Bone Morphogenetic Proteins (BMPs) and other members of the TGFb superfamily regulate cell growth and differentiation. Abrogation of BMP/TGFb signaling is associated with cancer, cardiovascular, autoimmune and skeletal diseases. The key step of BMP signal transduction is the phosphorylation of transcription factor Smad1, 5 and 8 by BMP receptors. While phosphorylated Smad1/5/8 (P‐Smad1/5/8) activates BMP‐induced gene transcription in the nucleus, protein phosphatases dephosphorylate P‐Smad1/5/8 and consequently terminate BMP signaling. The identity of the Smad phosphatase has been one of the major unanswered questions in BMP/TGFb biology. To identify Smad phosphatases, we generated cDNA encoding all the protein phosphatases in human genome and undertook a genome‐wide screen. Using combined methods of functional genomics and biochemistry, a novel cytoplasm‐localized Smad1/5/8‐specific phosphatase, SMP3 was discovered. The effects of SMP3 on controlling the level of P‐Smad1/5/8 in vivo and in vitro were analyzed by immunofluorescence and western blotting, using a phospho‐specific antibody against P‐Smad1/5/8. In vitro binding, immunoprecipitation, and bimolecular fluorescence complementation assays demonstrated that SMP3 and Smad1 directly interact in the cytoplasm.
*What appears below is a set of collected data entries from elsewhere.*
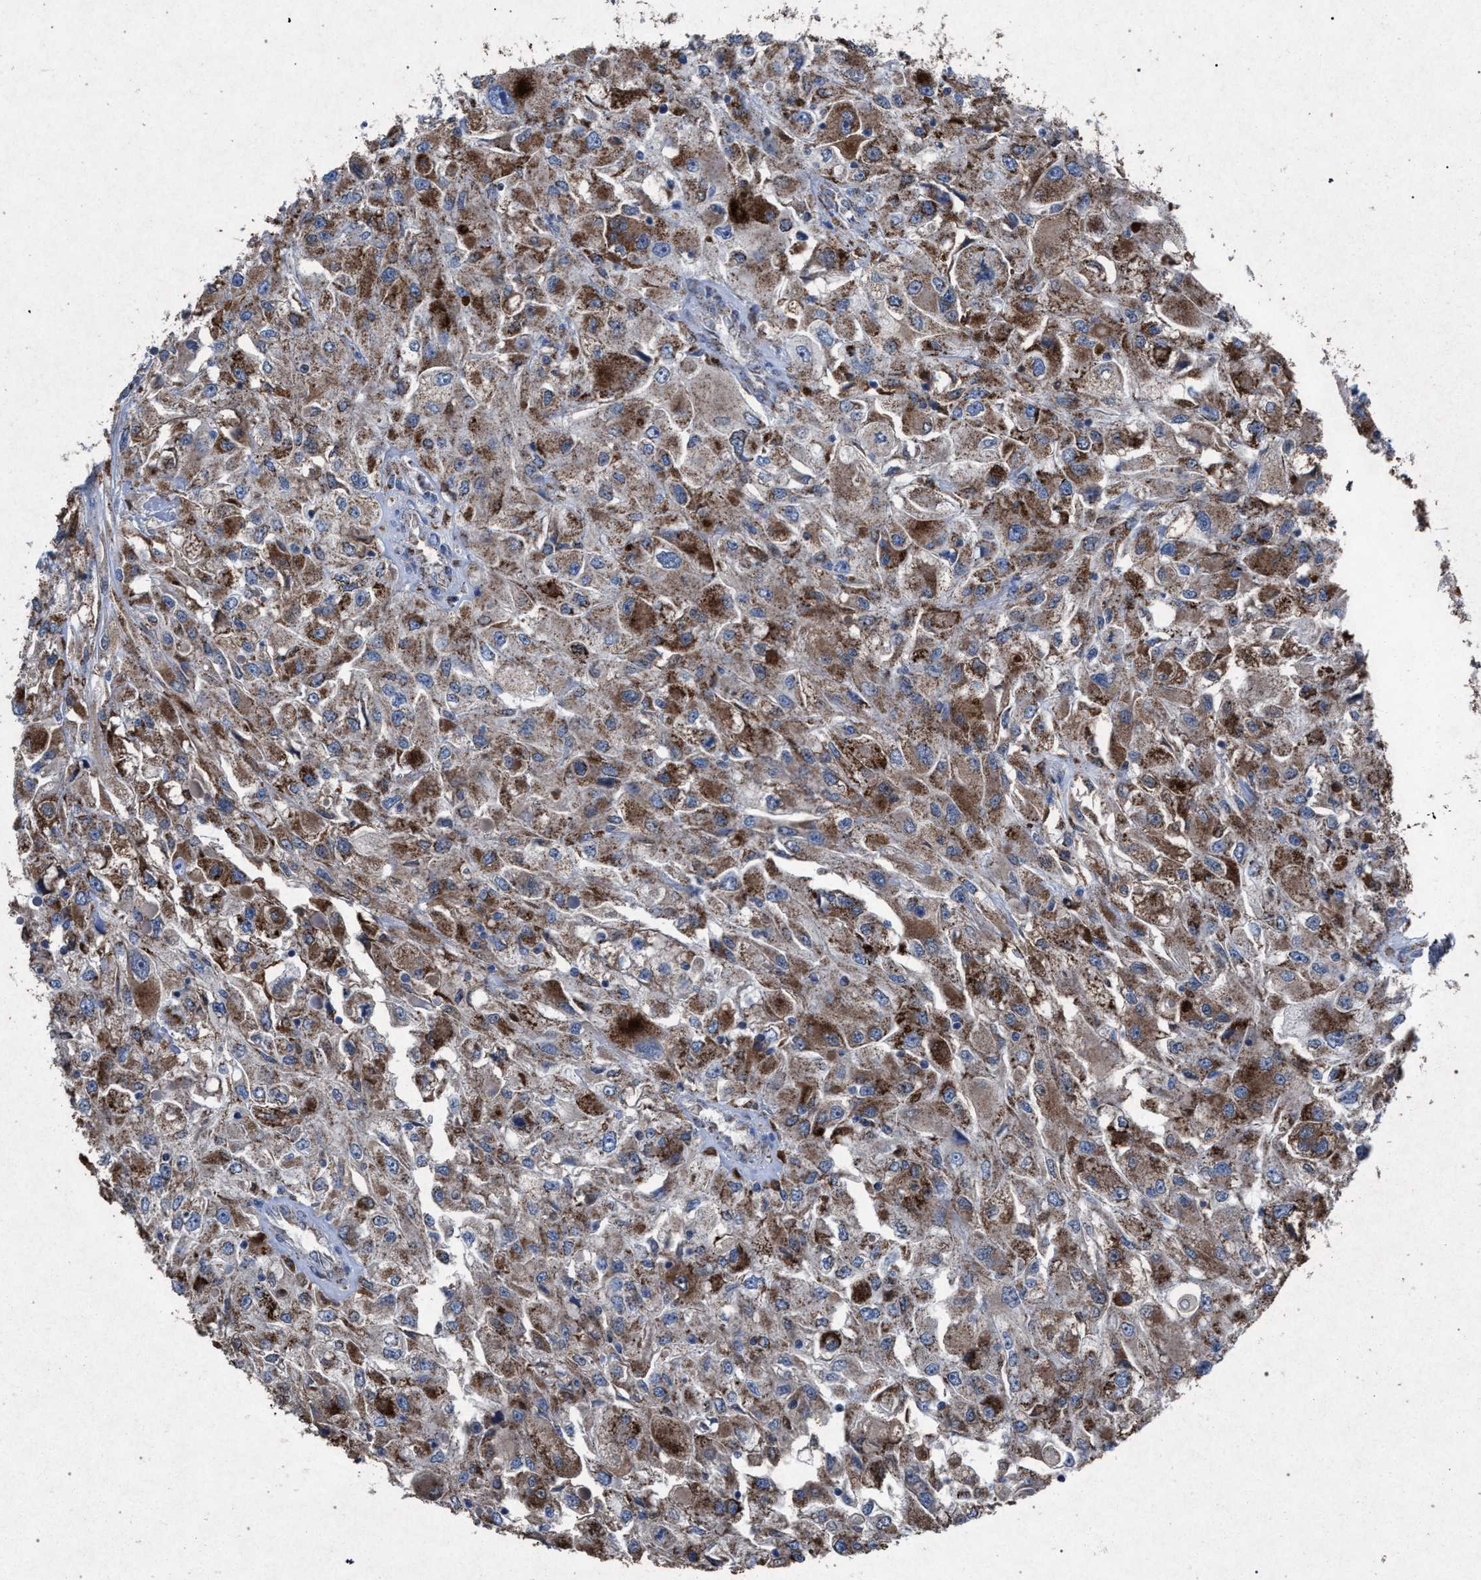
{"staining": {"intensity": "moderate", "quantity": ">75%", "location": "cytoplasmic/membranous"}, "tissue": "renal cancer", "cell_type": "Tumor cells", "image_type": "cancer", "snomed": [{"axis": "morphology", "description": "Adenocarcinoma, NOS"}, {"axis": "topography", "description": "Kidney"}], "caption": "Renal cancer (adenocarcinoma) tissue shows moderate cytoplasmic/membranous staining in about >75% of tumor cells, visualized by immunohistochemistry.", "gene": "HSD17B4", "patient": {"sex": "female", "age": 52}}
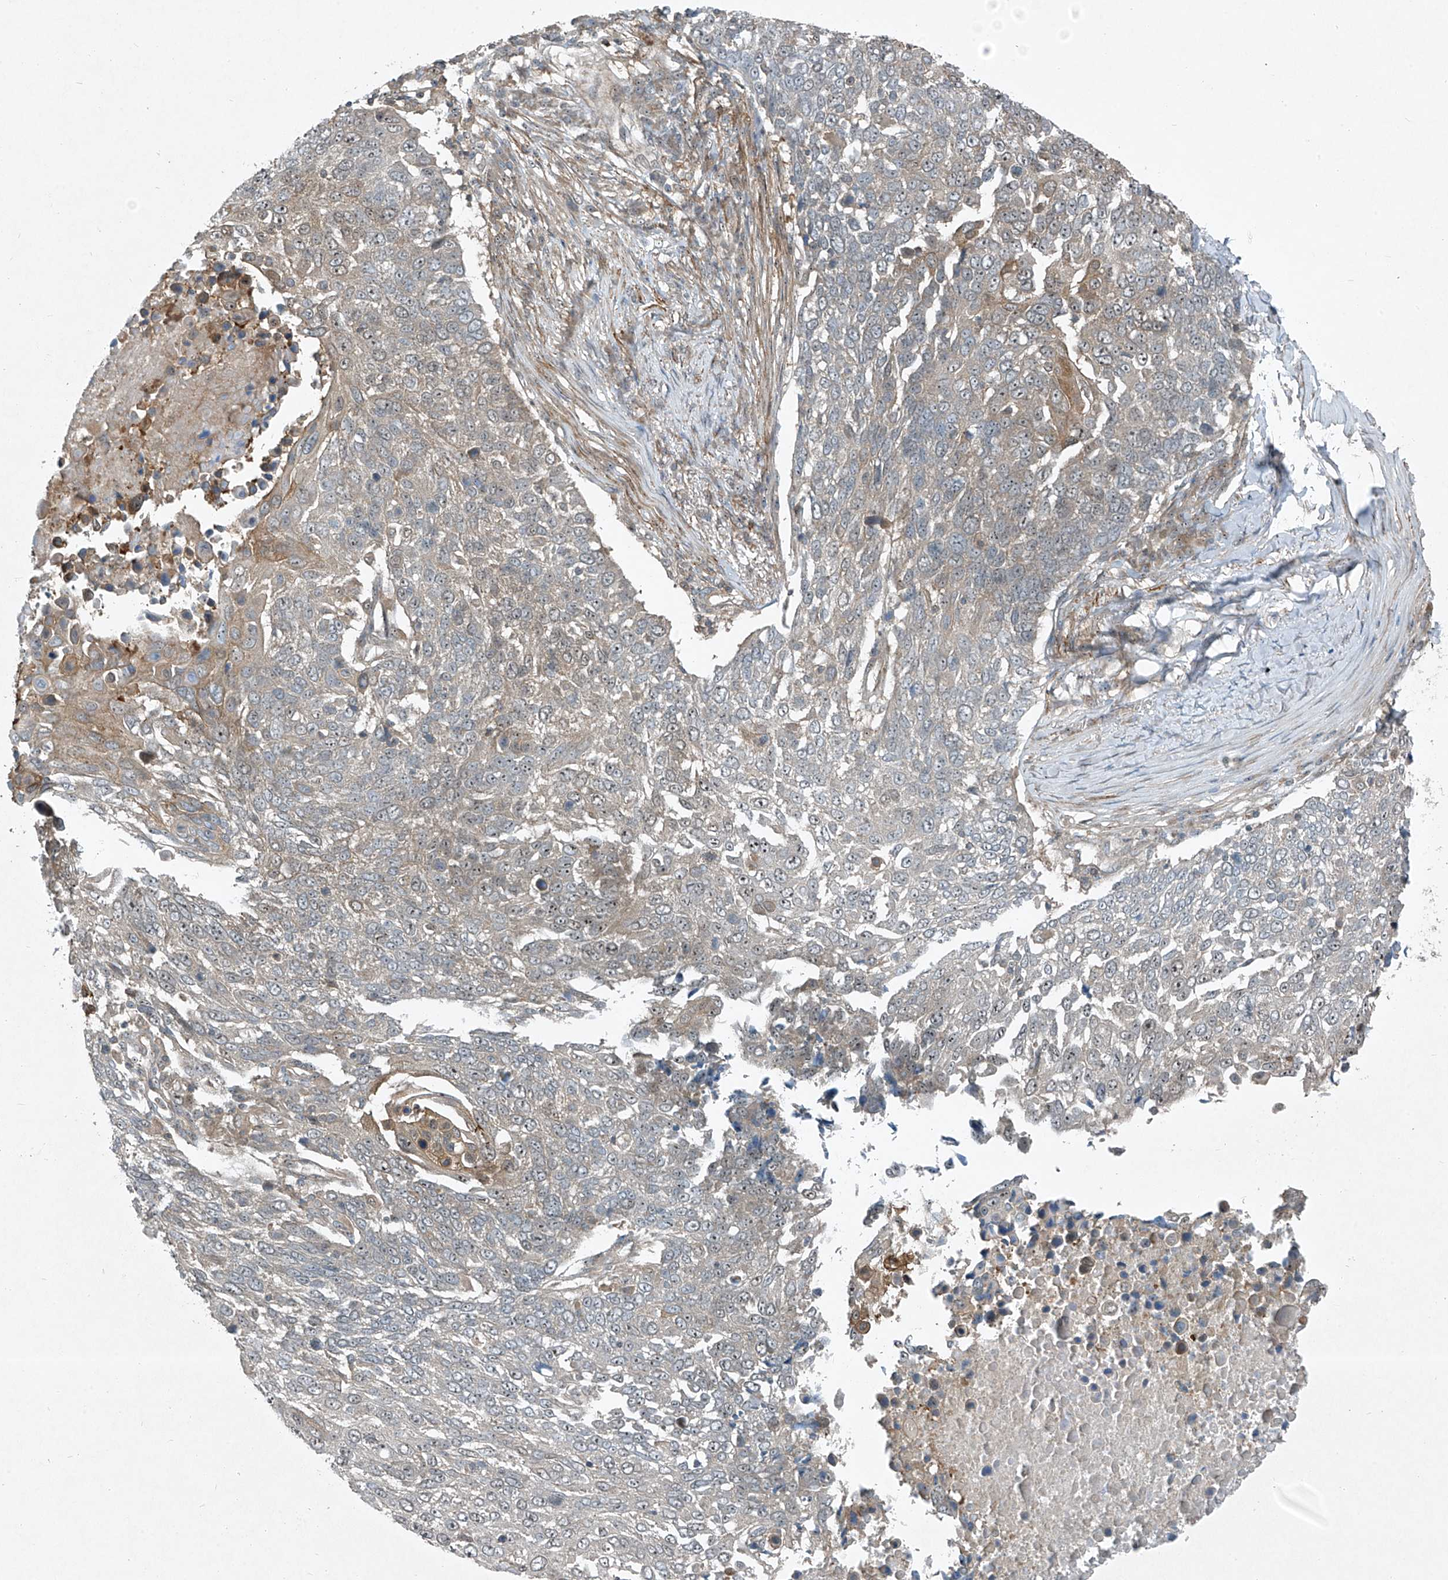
{"staining": {"intensity": "negative", "quantity": "none", "location": "none"}, "tissue": "lung cancer", "cell_type": "Tumor cells", "image_type": "cancer", "snomed": [{"axis": "morphology", "description": "Squamous cell carcinoma, NOS"}, {"axis": "topography", "description": "Lung"}], "caption": "Protein analysis of lung squamous cell carcinoma displays no significant expression in tumor cells.", "gene": "PPCS", "patient": {"sex": "male", "age": 66}}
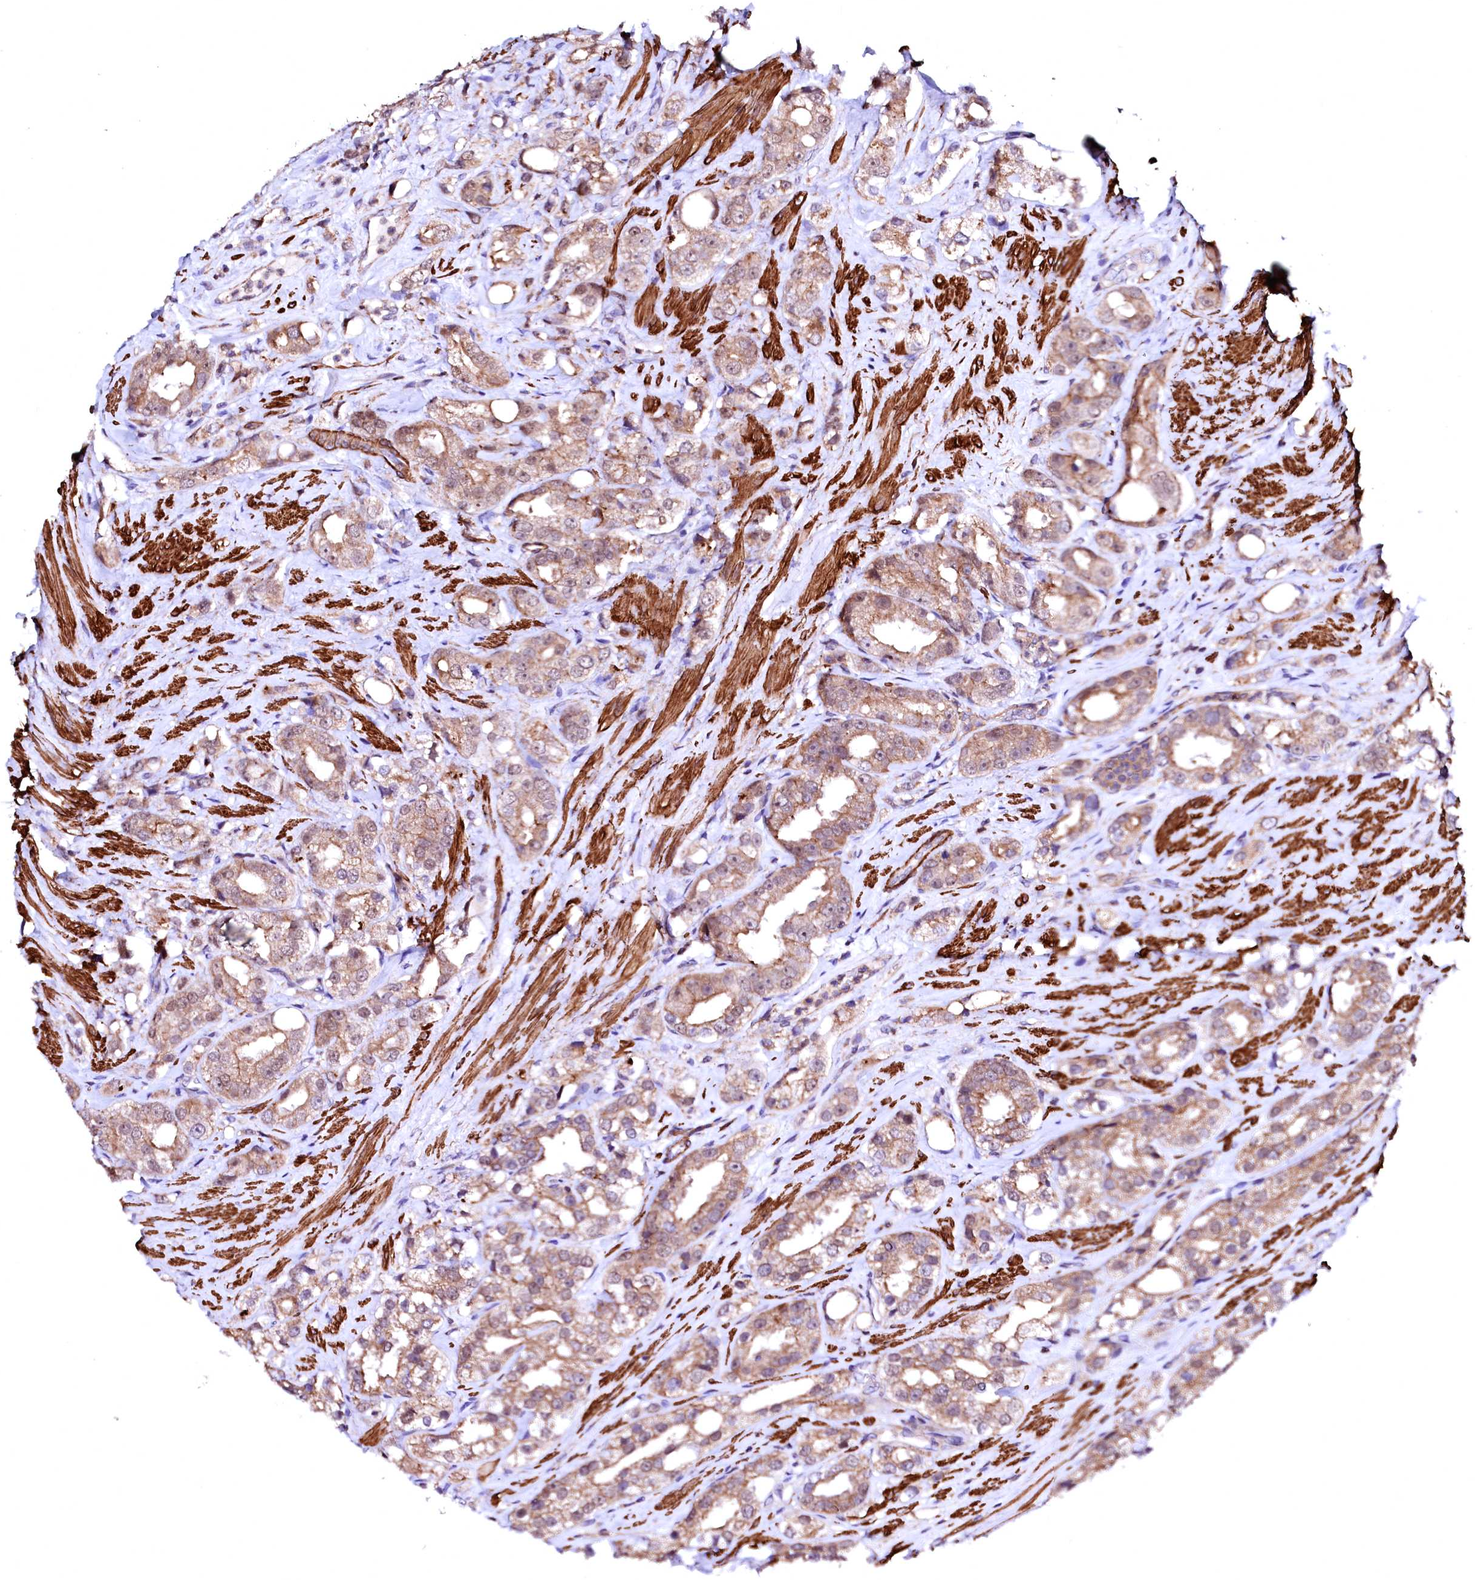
{"staining": {"intensity": "weak", "quantity": ">75%", "location": "cytoplasmic/membranous"}, "tissue": "prostate cancer", "cell_type": "Tumor cells", "image_type": "cancer", "snomed": [{"axis": "morphology", "description": "Adenocarcinoma, NOS"}, {"axis": "topography", "description": "Prostate"}], "caption": "Protein expression analysis of human adenocarcinoma (prostate) reveals weak cytoplasmic/membranous positivity in about >75% of tumor cells.", "gene": "GPR176", "patient": {"sex": "male", "age": 79}}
Consequently, ectopic expression of SMP3 in cells abolished BMP‐induced gene expression as measured by real‐time PCR and transcriptional reporter assays, and loss of SMP3 activity (site‐directed mutagenesis) or expression (RNA interference) greatly enhanced BMP signaling. In conclusion, SMP3 acts as a gatekeeper to prevent excessive BMP signaling through dephosphorylation and subsequent nuclear exclusion of Smad1/5/8. Our results not only gain insights into the important role of BMP signaling in human growth and development, but also are pertinent towards novel therapeutic approaches for the prevention and treatment of human diseases.